California drought is over, says governor, but water conservation remains

Following the nearly record-setting rain and snowfall of last winter, California Gov. Jerry Brown removed most of the water conservation directives that were imposed during the five-year drought. But state officials say they will “clamp down on wasteful water use and impose a long-term conservation program that could create conflicts with urban water users,” reports the Sacramento Bee.

Brown lifted the drought emergency order in every county except for three counties in the agricultural Central Valley — Fresno, Kings, Tulare — and Tuolumne County, on the eastern edge of the Central Valley and adjacent to Yosemite National Park in the Sierra Nevada.
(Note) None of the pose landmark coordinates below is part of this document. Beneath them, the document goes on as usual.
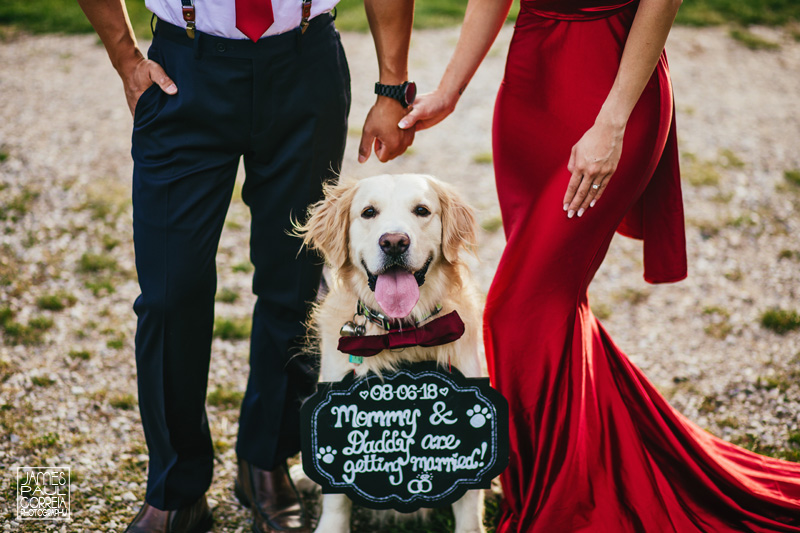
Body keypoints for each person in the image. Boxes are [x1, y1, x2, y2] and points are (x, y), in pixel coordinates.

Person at [401, 0, 800, 530]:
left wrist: (611, 124)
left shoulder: (614, 111)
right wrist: (450, 89)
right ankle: (577, 472)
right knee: (555, 308)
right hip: (528, 86)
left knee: (515, 312)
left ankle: (562, 499)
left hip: (612, 88)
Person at [76, 0, 415, 531]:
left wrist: (392, 86)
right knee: (170, 292)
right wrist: (124, 55)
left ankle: (265, 460)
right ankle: (176, 487)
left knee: (294, 279)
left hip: (305, 65)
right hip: (184, 69)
The governor said emergency drinking water projects will continue to help communities where wells have gone dry.

The snowpack in the northern Sierras is 61 percent above average, with more snow forecast over the past weekend, and major reservoirs have been replenished.

“But significant problems remain, notably the diminished groundwater aquifers in portions of the Central Valley,” said the Bee. “Farmers pumped groundwater relentlessly during the worst of the drought, particularly in the San Joaquin Valley, even as they idled hundreds of thousands of acres because of water shortages. The Legislature in 2014 approved the state’s first-ever law regulating groundwater pumping, but it doesn’t begin to take effect until 2020.”